This item appeared in the May 23, 1918 issue of the Lake County Times, in Hammond, Indiana.

Prowlers Must Fight, Says U.S.

Slickers and Slackers, Night Owls, Gamblers and Idlers Will get Shock After July lst.

It is estimated that in Hammond, Gary, East Chicago, and Whiting there are 1,000 idlers affected by the U. 8. war department’s new ruling. Many of these men sleep by day and prowl by night. Some of them are gunmen. They are draft dodgers. News that Uncle Sam is after them is glad news to the police departments of the Calumet region cities.

WASHINGTON, May 23.-All men subject to the draft hereafter “must do a man’s job or fight.”

This rule operative July 1 provides that all loafers and men not in useful occupation lists in deferred draft classes must engage in useful war work or be drafted into the fighting service, Provost Marshal General Crowder announced today.

Those affected will be gamblers, race track men, waiters. bartenders, club, hotel and apartment attendants, persons engaged or occupied in games, sports and amusements with some exceptions, domestic servants, sales and other clerks of department stores and mercantile establishments.

Dependent exemptions will not protect men thus classified. Local boards will do the weeding out with full power to summon those listed above.

The plan, however, is framed so that practically all or the men affected can be replaced by women.

The following classes are named as closed to registrants after July 1:

(A) Gamblers, bucketshop employees, fortune tellers, palmists, etc.
(B) Waiters in hotels and clubs.
(C) Elevator operators in clubs, hotels, stores, apartment houses, office buildings, and bathhouses.
(D) Ushers and attendants engaged in connection with games other than theatrical.
(E) Domestics.
(F) Clerks in mercantile establishments.

The plan is one of the most drastic ever undertaken and soon will be extended.

Men engaged as above and idlers seeking relief because of late number drawings and because in deferred classes on grounds of dependency will not be exempted. Draft boards will be empowered to force registrants to work.

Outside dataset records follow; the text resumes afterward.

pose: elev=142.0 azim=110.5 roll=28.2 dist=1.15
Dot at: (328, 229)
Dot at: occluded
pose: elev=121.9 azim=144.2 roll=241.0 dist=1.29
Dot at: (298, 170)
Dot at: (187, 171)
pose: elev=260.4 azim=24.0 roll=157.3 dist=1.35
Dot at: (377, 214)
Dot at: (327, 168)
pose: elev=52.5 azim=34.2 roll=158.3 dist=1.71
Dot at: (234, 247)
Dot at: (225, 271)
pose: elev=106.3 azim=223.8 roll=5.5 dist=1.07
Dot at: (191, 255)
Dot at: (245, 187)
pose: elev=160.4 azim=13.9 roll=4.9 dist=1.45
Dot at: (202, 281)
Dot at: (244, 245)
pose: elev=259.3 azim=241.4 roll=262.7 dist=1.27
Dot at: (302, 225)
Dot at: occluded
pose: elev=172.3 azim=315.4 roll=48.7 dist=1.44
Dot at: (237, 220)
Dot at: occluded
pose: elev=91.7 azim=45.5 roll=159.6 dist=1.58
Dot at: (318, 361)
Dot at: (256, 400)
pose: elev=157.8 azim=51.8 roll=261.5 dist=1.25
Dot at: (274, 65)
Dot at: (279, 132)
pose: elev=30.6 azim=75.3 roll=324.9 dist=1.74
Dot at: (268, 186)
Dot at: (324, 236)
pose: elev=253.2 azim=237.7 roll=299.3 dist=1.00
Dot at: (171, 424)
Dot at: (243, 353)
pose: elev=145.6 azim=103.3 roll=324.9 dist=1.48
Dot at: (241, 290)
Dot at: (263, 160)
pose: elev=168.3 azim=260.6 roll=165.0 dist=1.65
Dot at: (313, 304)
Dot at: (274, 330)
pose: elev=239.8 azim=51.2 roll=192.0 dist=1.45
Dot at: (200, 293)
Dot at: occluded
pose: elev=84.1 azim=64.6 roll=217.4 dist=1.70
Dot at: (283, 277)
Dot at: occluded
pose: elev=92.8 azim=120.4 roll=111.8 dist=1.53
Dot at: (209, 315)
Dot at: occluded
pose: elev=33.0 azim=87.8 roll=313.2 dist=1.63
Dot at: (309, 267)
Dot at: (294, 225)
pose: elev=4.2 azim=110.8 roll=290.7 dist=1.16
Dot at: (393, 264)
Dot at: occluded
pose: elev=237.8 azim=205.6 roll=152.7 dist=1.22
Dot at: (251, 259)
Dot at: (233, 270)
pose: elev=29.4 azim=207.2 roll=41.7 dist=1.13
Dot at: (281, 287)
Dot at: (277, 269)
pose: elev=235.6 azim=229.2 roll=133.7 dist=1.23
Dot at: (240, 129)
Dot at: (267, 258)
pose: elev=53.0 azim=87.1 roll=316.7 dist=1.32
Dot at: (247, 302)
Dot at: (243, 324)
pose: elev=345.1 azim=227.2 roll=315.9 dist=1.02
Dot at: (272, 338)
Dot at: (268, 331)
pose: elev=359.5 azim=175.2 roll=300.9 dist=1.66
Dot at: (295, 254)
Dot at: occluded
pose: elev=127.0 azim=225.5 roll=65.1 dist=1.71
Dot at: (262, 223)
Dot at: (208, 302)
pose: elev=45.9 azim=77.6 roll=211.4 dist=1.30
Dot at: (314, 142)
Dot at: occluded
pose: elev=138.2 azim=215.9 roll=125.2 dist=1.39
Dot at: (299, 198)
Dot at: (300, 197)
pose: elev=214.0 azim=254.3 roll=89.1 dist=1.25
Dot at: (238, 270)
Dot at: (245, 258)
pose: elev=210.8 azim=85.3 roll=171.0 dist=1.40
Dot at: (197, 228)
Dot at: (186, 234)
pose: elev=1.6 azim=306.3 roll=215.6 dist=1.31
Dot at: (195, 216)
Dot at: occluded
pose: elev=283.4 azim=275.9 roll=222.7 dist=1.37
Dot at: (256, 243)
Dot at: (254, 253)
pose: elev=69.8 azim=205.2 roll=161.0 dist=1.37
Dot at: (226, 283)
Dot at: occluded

In showing the necessity of this step General Crowder said:

“One of the unanswerable criticisms of the draft has been that it takes men from the farms and useful occupations and marches them past crowds of idlers and loafers. The remedy is simple – to couple the industrial bases with other grounds for exemption and to require that any man pleading exemption on any ground shall also show that he is contributing effectively to the industrial welfare of the nation.”